Nearly the entire globe is experiencing high levels of unemployment and underemployment due to the pandemic.
According to the United Nations’s International Labour Organization, the pandemic is expected to wipe out 6.7 per cent of working hours in 2020’s second quarter, the equivalent of 195 million jobs across the world. Canada currently stands at more than 13 per cent unemployment. The United Kingdom’s economy will likely suffer the biggest blow in the “developed world,” according to an Organisation for Economic Cooperation and Development report, with its national income projected to decrease by 11.5 per cent this year.
The situation is worse in some countries in the Global South. In India, which shut down within a few hours after an announcement from the prime minister, millions of migrant workers were forced to walk hundreds of kilometres to their villages. About 80 per cent of the economy is made up of off-the-books daily wage earners, who stopped being paid as soon as businesses shut down.
Moreover, world GDP is set to shrink by 5.2 per cent, according to the World Bank’s June 2020 Global Economic Prospects report, which means lower consumer spending and investments, and more job losses.
Despite the visceral suffering brought on by the pandemic, the stock market has been having a party. Consequently, the ultra-wealthy have as well, as in the United States alone the wealthiest 10 per cent of households own 84 per cent of stocks.
Sure, the stock market isn’t a barometer for the economy’s health even though corporate media has led many to believe so. The stock market is essentially a place where you buy and sell parts of a company. It functions by keeping the well-being of a company front and centre, ignoring what may be good for workers and society at large.
However, intuitively it would make sense to believe that since consumer spending, and thereby company profit, is low, investor confidence would be as well. So, why are investors feeling so confident?
The answer lies in governments’ bailout plans. Investors on the stock market are currently gambling knowing very well that the government is picking up their tab in the form of corporate tax cuts and bailouts.
Around mid-March, when panic about COVID-19 turning into a global pandemic began spreading, the stock market drastically dipped.
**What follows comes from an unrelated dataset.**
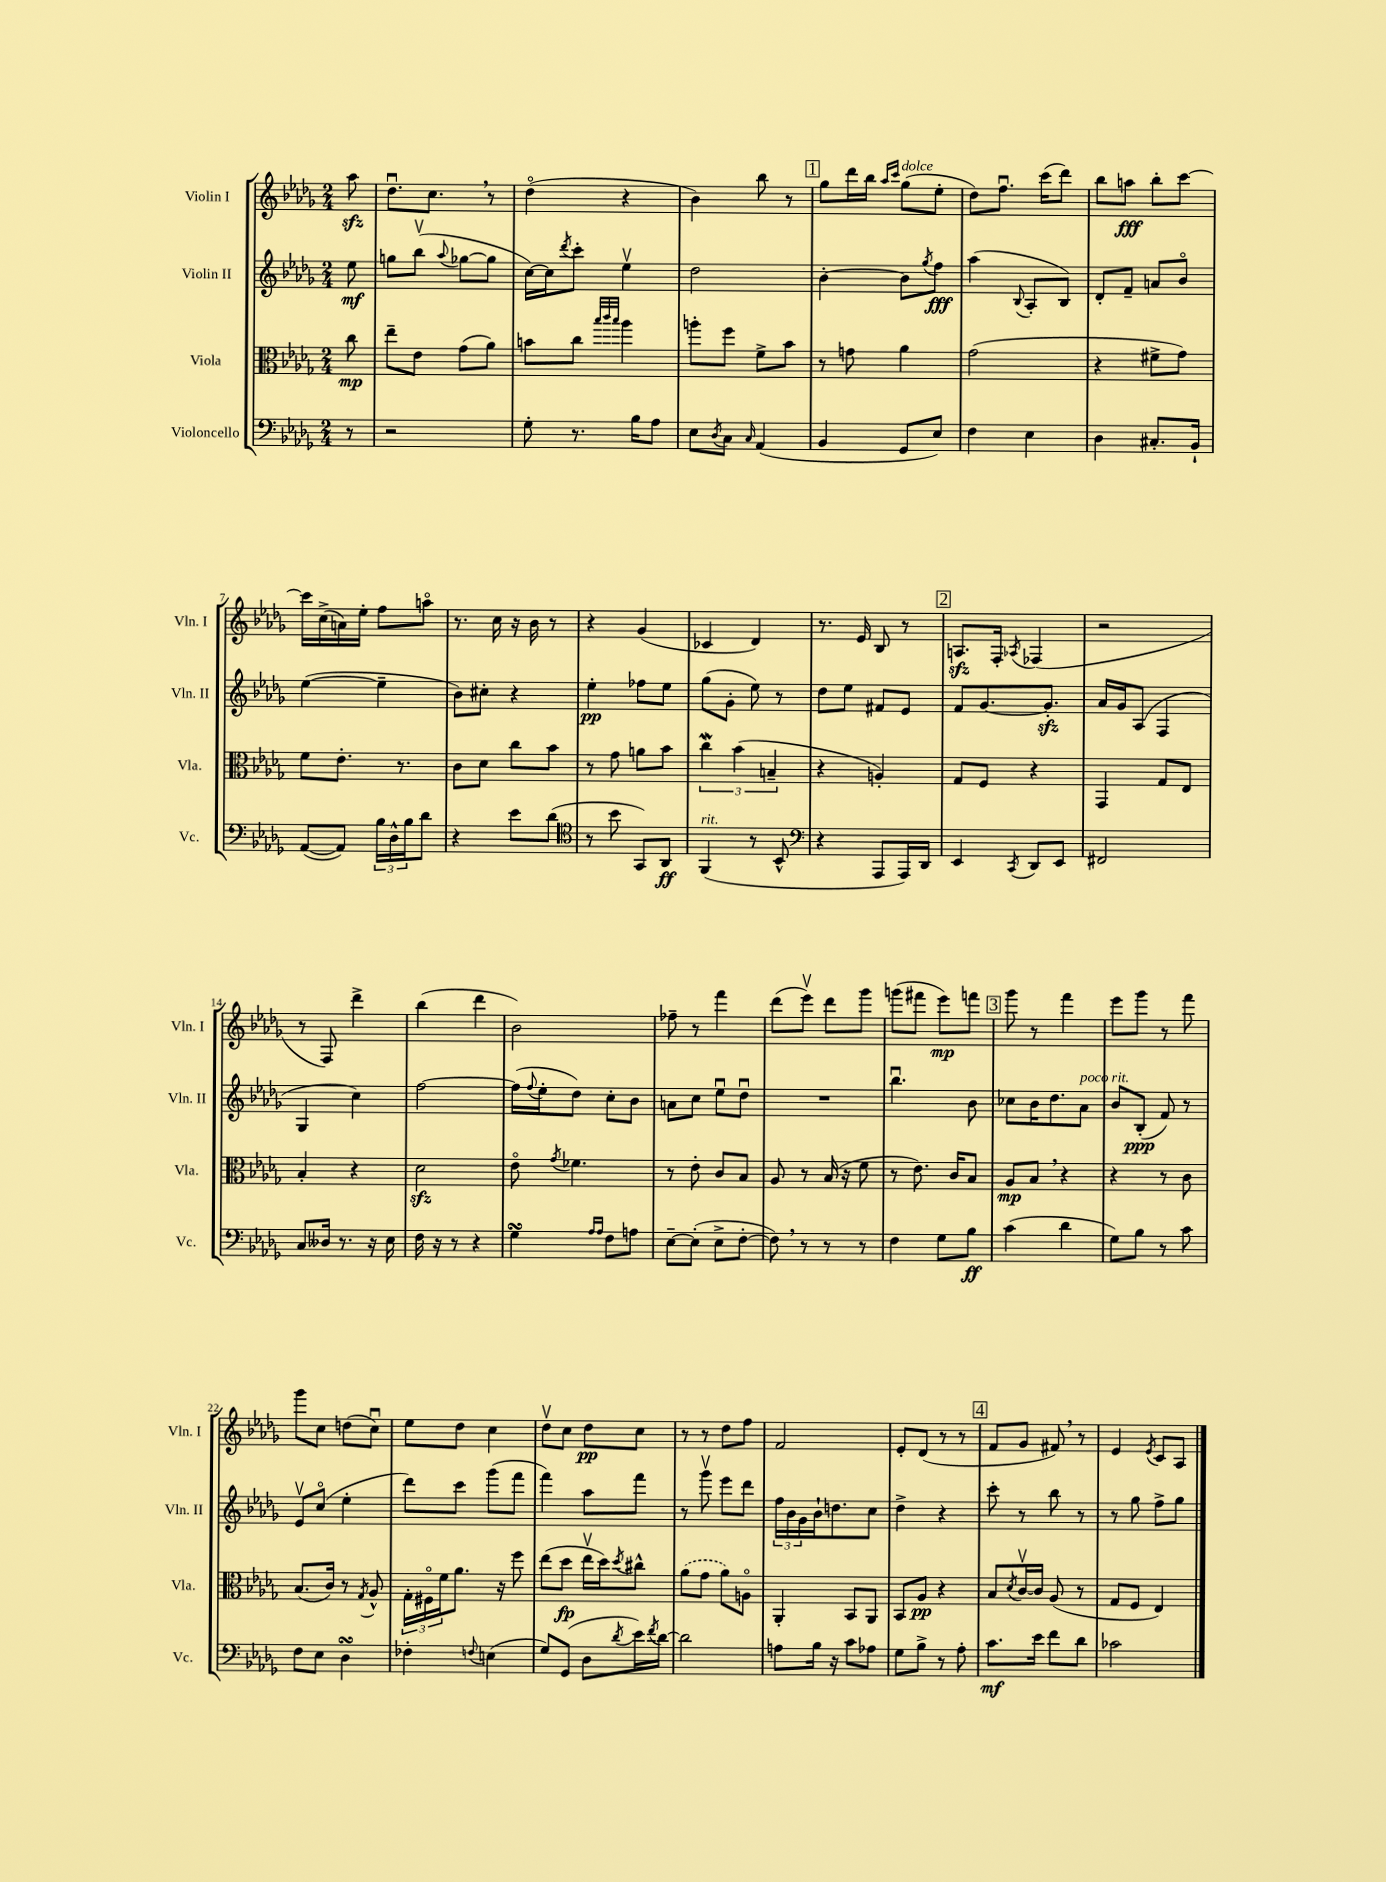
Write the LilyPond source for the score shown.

Yet it bounced back up and continued to stay high after the U.S. government rolled out a $6 trillion corporate bailout package later that month. Included within that package was $25 billion to Boeing (even though in the past five years it spent $53 billion buying back its own stock instead of investing profits in the company), $6 billion to Nike and $9.5 billion to Exxon Mobil Corp. This money was issued in the form of corporate bonds — the one to Boeing is the sixth largest U.S bond sale on record — which is essentially the government loaning money in order for companies to raise more capital.
In theory, these bailouts are given so companies that have many employees don’t begin layoffs as part of austerity measures. This has only been partially successful: Companies were given help without any terms and conditions attached, and many have now begun laying off workers to drive up profits, which is then rewarded by the stock market.
On April 29, Boeing announced that it was cutting 10 per cent of its global workforce, with 400 to be laid off in Winnipeg. HCA Health — America’s largest for-profit hospital, which received $4.7 billion in bailout funding — threatened their frontline workers with job layoffs and benefit cuts if they don’t accept wage reductions, and has already cut salaries of 11,000 corporate staff members. General Electric, which has also received $6 billion in funding, announced a 10 per cent cut to its U.S. aviation force in March. In May, it announced it will also lay off 10 per cent of its global aviation workforce.
It shouldn’t be surprising, then, that the top 25 billionaires have collectively increased their wealth by more than $255 billion since the beginning of the pandemic, and that 29 new people in the U.S. alone have entered the billionaire pack. After all, their wealth is tied to public stocks. Meanwhile, according to Oxfam, half a billion more people across the globe are set to plummet into poverty.
Government bailouts and the corresponding rise in stock values and wealth of a concentrated group of people indicates the ‘free market’ isn’t free at all. Billionaires invest millions of dollars in the political campaigns of politicians, expecting the government to protect their wealth during the sort of proverbial flood we’re now experiencing.
If the markets were actually free, shareholders and corporate executives would be going bust right now. Instead, the public is bailing them out, showing once again that the survival of our economic system depends not on “natural” market forces, but on the use of state power by the capitalist class.